Das Marktpotenzial von ClimaCell
Mittlerweile arbeiten zahlreiche Unternehmen aus den Bereichen Energie, Versorgung, Versicherung und Finanzdienstleistungen mit ClimaCell. Dazu zählen Kunden wie die US-Fluggesellschaften JetBlue Airways und Delta, das On-Demand-Transportunternehmen Via und die Firmen Nesco bzw. Autodesk. ClimaCell erobert auch den Consumer-Bereich. Das Unternehmen hat gerade einen „Skill“ für Amazons Alexa veröffentlicht und 2019 soll eine HyperCast-App für Endverbraucher folgen. Sie wissen künftig, ob ihr Grillabend trotz großräumig guter Prognosen doch noch ins Wasser fällt.

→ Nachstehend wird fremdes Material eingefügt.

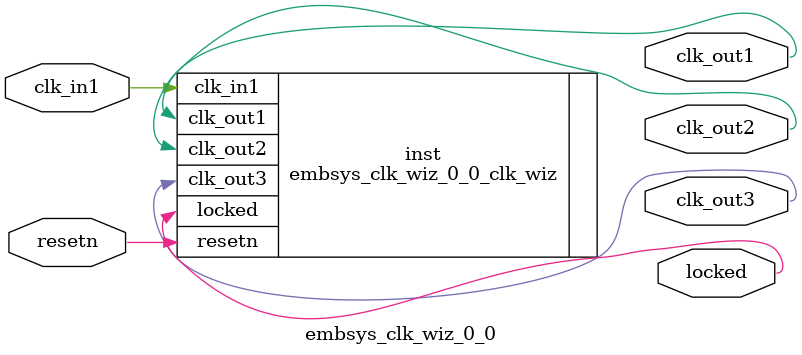
<source format=v>


`timescale 1ps/1ps

(* CORE_GENERATION_INFO = "embsys_clk_wiz_0_0,clk_wiz_v6_0_2_0_0,{component_name=embsys_clk_wiz_0_0,use_phase_alignment=true,use_min_o_jitter=false,use_max_i_jitter=false,use_dyn_phase_shift=false,use_inclk_switchover=false,use_dyn_reconfig=false,enable_axi=0,feedback_source=FDBK_AUTO,PRIMITIVE=MMCM,num_out_clk=3,clkin1_period=10.000,clkin2_period=10.000,use_power_down=false,use_reset=true,use_locked=true,use_inclk_stopped=false,feedback_type=SINGLE,CLOCK_MGR_TYPE=NA,manual_override=false}" *)

module embsys_clk_wiz_0_0 
 (
  // Clock out ports
  output        clk_out1,
  output        clk_out2,
  output        clk_out3,
  // Status and control signals
  input         resetn,
  output        locked,
 // Clock in ports
  input         clk_in1
 );

  embsys_clk_wiz_0_0_clk_wiz inst
  (
  // Clock out ports  
  .clk_out1(clk_out1),
  .clk_out2(clk_out2),
  .clk_out3(clk_out3),
  // Status and control signals               
  .resetn(resetn), 
  .locked(locked),
 // Clock in ports
  .clk_in1(clk_in1)
  );

endmodule

</source>
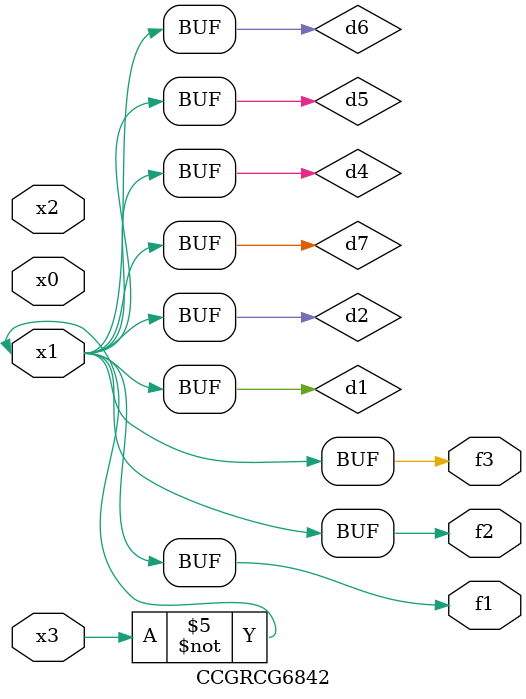
<source format=v>
module CCGRCG6842(
	input x0, x1, x2, x3,
	output f1, f2, f3
);

	wire d1, d2, d3, d4, d5, d6, d7;

	not (d1, x3);
	buf (d2, x1);
	xnor (d3, d1, d2);
	nor (d4, d1);
	buf (d5, d1, d2);
	buf (d6, d4, d5);
	nand (d7, d4);
	assign f1 = d6;
	assign f2 = d7;
	assign f3 = d6;
endmodule

</source>
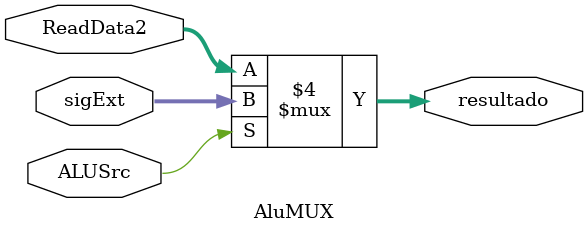
<source format=v>
`timescale 1ns / 1ps
module AluMUX(
			input [31:0] sigExt, ReadData2,
			input ALUSrc,
			output reg [31:0] resultado
    );

always @*
	begin
		if(ALUSrc==1)
			resultado = sigExt;
		else
			resultado = ReadData2;
	end

endmodule

</source>
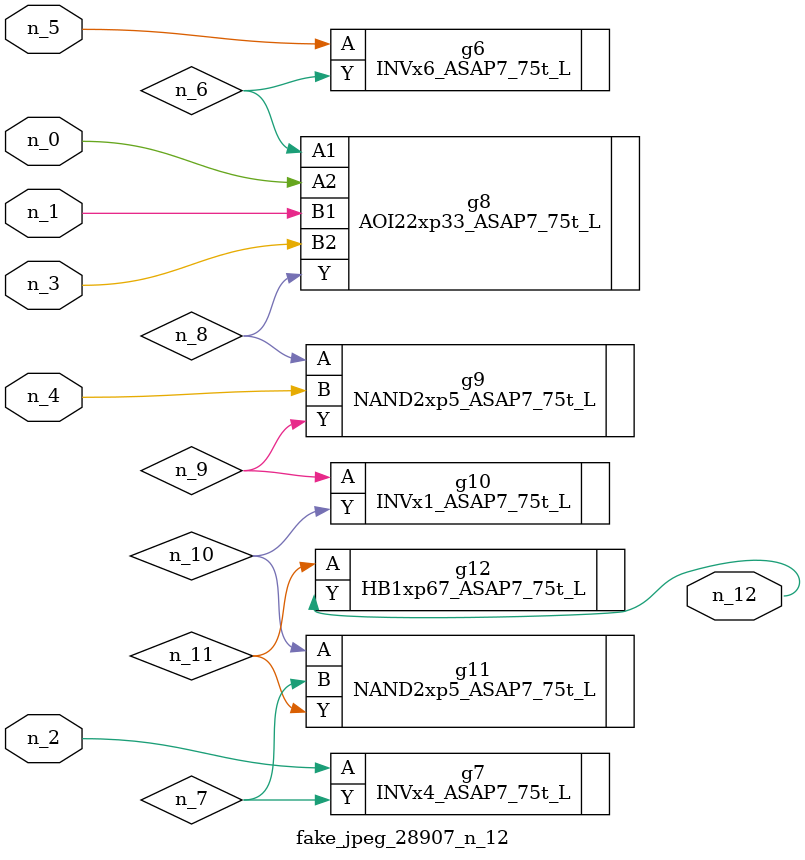
<source format=v>
module fake_jpeg_28907_n_12 (n_3, n_2, n_1, n_0, n_4, n_5, n_12);

input n_3;
input n_2;
input n_1;
input n_0;
input n_4;
input n_5;

output n_12;

wire n_11;
wire n_10;
wire n_8;
wire n_9;
wire n_6;
wire n_7;

INVx6_ASAP7_75t_L g6 ( 
.A(n_5),
.Y(n_6)
);

INVx4_ASAP7_75t_L g7 ( 
.A(n_2),
.Y(n_7)
);

AOI22xp33_ASAP7_75t_L g8 ( 
.A1(n_6),
.A2(n_0),
.B1(n_1),
.B2(n_3),
.Y(n_8)
);

NAND2xp5_ASAP7_75t_L g9 ( 
.A(n_8),
.B(n_4),
.Y(n_9)
);

INVx1_ASAP7_75t_L g10 ( 
.A(n_9),
.Y(n_10)
);

NAND2xp5_ASAP7_75t_L g11 ( 
.A(n_10),
.B(n_7),
.Y(n_11)
);

HB1xp67_ASAP7_75t_L g12 ( 
.A(n_11),
.Y(n_12)
);


endmodule
</source>
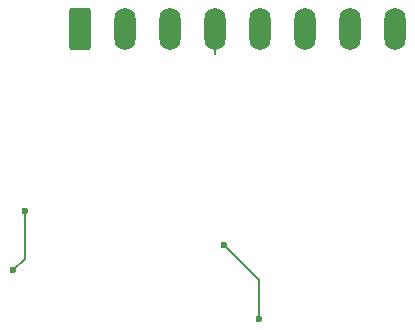
<source format=gbr>
%TF.GenerationSoftware,KiCad,Pcbnew,9.0.6*%
%TF.CreationDate,2025-11-17T15:00:12+03:00*%
%TF.ProjectId,TempControl4ch,54656d70-436f-46e7-9472-6f6c3463682e,rev?*%
%TF.SameCoordinates,Original*%
%TF.FileFunction,Copper,L2,Bot*%
%TF.FilePolarity,Positive*%
%FSLAX46Y46*%
G04 Gerber Fmt 4.6, Leading zero omitted, Abs format (unit mm)*
G04 Created by KiCad (PCBNEW 9.0.6) date 2025-11-17 15:00:12*
%MOMM*%
%LPD*%
G01*
G04 APERTURE LIST*
G04 Aperture macros list*
%AMRoundRect*
0 Rectangle with rounded corners*
0 $1 Rounding radius*
0 $2 $3 $4 $5 $6 $7 $8 $9 X,Y pos of 4 corners*
0 Add a 4 corners polygon primitive as box body*
4,1,4,$2,$3,$4,$5,$6,$7,$8,$9,$2,$3,0*
0 Add four circle primitives for the rounded corners*
1,1,$1+$1,$2,$3*
1,1,$1+$1,$4,$5*
1,1,$1+$1,$6,$7*
1,1,$1+$1,$8,$9*
0 Add four rect primitives between the rounded corners*
20,1,$1+$1,$2,$3,$4,$5,0*
20,1,$1+$1,$4,$5,$6,$7,0*
20,1,$1+$1,$6,$7,$8,$9,0*
20,1,$1+$1,$8,$9,$2,$3,0*%
G04 Aperture macros list end*
%TA.AperFunction,ComponentPad*%
%ADD10RoundRect,0.250000X-0.650000X-1.550000X0.650000X-1.550000X0.650000X1.550000X-0.650000X1.550000X0*%
%TD*%
%TA.AperFunction,ComponentPad*%
%ADD11O,1.800000X3.600000*%
%TD*%
%TA.AperFunction,ViaPad*%
%ADD12C,0.600000*%
%TD*%
%TA.AperFunction,Conductor*%
%ADD13C,0.200000*%
%TD*%
G04 APERTURE END LIST*
D10*
%TO.P,J1,1,Pin_1*%
%TO.N,Net-(J1-Pin_1)*%
X130330000Y-64000000D03*
D11*
%TO.P,J1,2,Pin_2*%
%TO.N,Net-(J1-Pin_2)*%
X134140000Y-64000000D03*
%TO.P,J1,3,Pin_3*%
%TO.N,Net-(J1-Pin_3)*%
X137950000Y-64000000D03*
%TO.P,J1,4,Pin_4*%
%TO.N,Net-(J1-Pin_4)*%
X141760000Y-64000000D03*
%TO.P,J1,5,Pin_5*%
%TO.N,Net-(J1-Pin_5)*%
X145570000Y-64000000D03*
%TO.P,J1,6,Pin_6*%
%TO.N,Net-(J1-Pin_6)*%
X149380000Y-64000000D03*
%TO.P,J1,7,Pin_7*%
%TO.N,Net-(J1-Pin_7)*%
X153190000Y-64000000D03*
%TO.P,J1,8,Pin_8*%
%TO.N,Net-(J1-Pin_8)*%
X157000000Y-64000000D03*
%TD*%
D12*
%TO.N,VDD*%
X125662500Y-79435200D03*
X124692000Y-84426500D03*
X145521900Y-88509800D03*
X142550000Y-82306700D03*
%TD*%
D13*
%TO.N,Net-(J1-Pin_4)*%
X141760000Y-64000000D02*
X141760000Y-66101700D01*
%TO.N,VDD*%
X125662500Y-83456000D02*
X124692000Y-84426500D01*
X125662500Y-79435200D02*
X125662500Y-83456000D01*
X145521900Y-85278600D02*
X142550000Y-82306700D01*
X145521900Y-88509800D02*
X145521900Y-85278600D01*
%TD*%
M02*

</source>
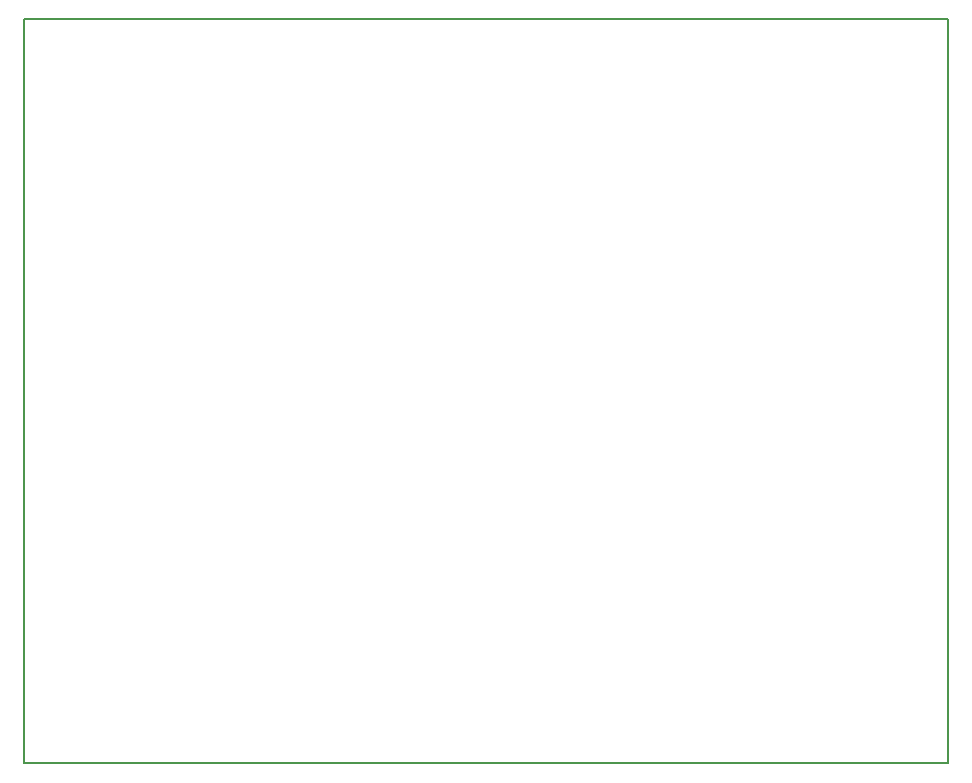
<source format=gm1>
G04 #@! TF.GenerationSoftware,KiCad,Pcbnew,5.0.0-rc3-6a2723a~65~ubuntu16.04.1*
G04 #@! TF.CreationDate,2019-04-26T01:55:19+06:00*
G04 #@! TF.ProjectId,ICE40ADP,49434534304144502E6B696361645F70,rev?*
G04 #@! TF.SameCoordinates,Original*
G04 #@! TF.FileFunction,Profile,NP*
%FSLAX46Y46*%
G04 Gerber Fmt 4.6, Leading zero omitted, Abs format (unit mm)*
G04 Created by KiCad (PCBNEW 5.0.0-rc3-6a2723a~65~ubuntu16.04.1) date Fri Apr 26 01:55:19 2019*
%MOMM*%
%LPD*%
G01*
G04 APERTURE LIST*
%ADD10C,0.150000*%
G04 APERTURE END LIST*
D10*
X107300000Y-71000000D02*
X185550000Y-71000000D01*
X107300000Y-134000000D02*
X185550000Y-134000000D01*
X107300000Y-71000000D02*
X107300000Y-134000000D01*
X185550000Y-71000000D02*
X185550000Y-134000000D01*
M02*

</source>
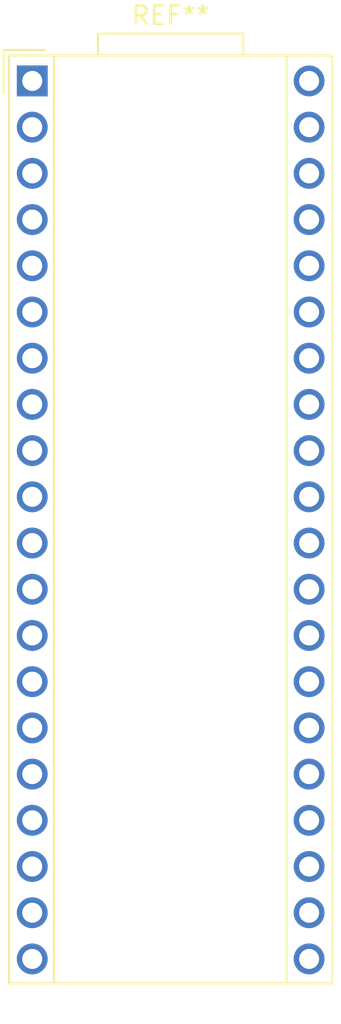
<source format=kicad_pcb>
(kicad_pcb
	(version 20241229)
	(generator "pcbnew")
	(generator_version "9.0")
	(general
		(thickness 1.6)
		(legacy_teardrops no)
	)
	(paper "A4")
	(layers
		(0 "F.Cu" signal)
		(2 "B.Cu" signal)
		(9 "F.Adhes" user "F.Adhesive")
		(11 "B.Adhes" user "B.Adhesive")
		(13 "F.Paste" user)
		(15 "B.Paste" user)
		(5 "F.SilkS" user "F.Silkscreen")
		(7 "B.SilkS" user "B.Silkscreen")
		(1 "F.Mask" user)
		(3 "B.Mask" user)
		(17 "Dwgs.User" user "User.Drawings")
		(19 "Cmts.User" user "User.Comments")
		(21 "Eco1.User" user "User.Eco1")
		(23 "Eco2.User" user "User.Eco2")
		(25 "Edge.Cuts" user)
		(27 "Margin" user)
		(31 "F.CrtYd" user "F.Courtyard")
		(29 "B.CrtYd" user "B.Courtyard")
		(35 "F.Fab" user)
		(33 "B.Fab" user)
		(39 "User.1" user)
		(41 "User.2" user)
		(43 "User.3" user)
		(45 "User.4" user)
	)
	(setup
		(pad_to_mask_clearance 0)
		(allow_soldermask_bridges_in_footprints no)
		(tenting front back)
		(pcbplotparams
			(layerselection 0x00000000_00000000_55555555_5755f5ff)
			(plot_on_all_layers_selection 0x00000000_00000000_00000000_00000000)
			(disableapertmacros no)
			(usegerberextensions no)
			(usegerberattributes yes)
			(usegerberadvancedattributes yes)
			(creategerberjobfile yes)
			(dashed_line_dash_ratio 12.000000)
			(dashed_line_gap_ratio 3.000000)
			(svgprecision 4)
			(plotframeref no)
			(mode 1)
			(useauxorigin no)
			(hpglpennumber 1)
			(hpglpenspeed 20)
			(hpglpendiameter 15.000000)
			(pdf_front_fp_property_popups yes)
			(pdf_back_fp_property_popups yes)
			(pdf_metadata yes)
			(pdf_single_document no)
			(dxfpolygonmode yes)
			(dxfimperialunits yes)
			(dxfusepcbnewfont yes)
			(psnegative no)
			(psa4output no)
			(plot_black_and_white yes)
			(sketchpadsonfab no)
			(plotpadnumbers no)
			(hidednponfab no)
			(sketchdnponfab yes)
			(crossoutdnponfab yes)
			(subtractmaskfromsilk no)
			(outputformat 1)
			(mirror no)
			(drillshape 1)
			(scaleselection 1)
			(outputdirectory "")
		)
	)
	(net 0 "")
	(footprint "Module:Electrosmith_Daisy_Seed" (layer "F.Cu") (at 92 51))
	(embedded_fonts no)
)

</source>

JetBlue setzt die Software HyperCast Aviation seit Juni 2017 auf dem Logan International Airport in Boston ein. Bei Tests habe es Einsparpotenziale in Höhe von mehreren zehntausend US-Dollar pro Monat gegeben, heißt es in einer Firmenmitteilung. „Wir haben gesehen, wie ClimaCell Wetterphänomene auf dem Boden erfasst hat, die über sonstige Systeme nicht zugänglich waren“, sagt Ian Deason. Er ist Senior Vice President Customer Experience bei JetBlue. „Während ein typisches Radar nur Niederschläge in einer Höhe von mehr als 1.000 Fuß in der Atmosphäre wahrnehmen kann, erfasst die ClimaCell-Technologie das Wetter sowohl über als auch unter 1.000 Fuß.“ Deason argumentiert nicht nur mit mehr Sicherheit. Sein Konzern kann Abfertigungsteams besser koordinieren, um beispielsweise alles für die erforderliche Enteisung vorzubereiten. Das spart Zeit – und Zeit ist Geld in der Luftfahrtindustrie.
Einsatz von ClimaCell in Entwicklungsländern
Die Gründer von ClimaCell sehen ihre Lösungen nicht nur bei Firmen im Einsatz. Sie wissen, dass Einwohner von Entwicklungsländern keine präzisen Wetterdaten haben, um auf lokale Phänomene vorbereitet zu sein. Ein Starkregen kann schnell Überschwemmungen nach sich ziehen. Die Regionen haben eine schlechte Infrastruktur und sind viel stärker von der Landwirtschaft abhängig als westliche Industrienationen. Mit präziseren Vorhersagen wollen Goffer und Kollegen die Menschen vor Ort unterstützen.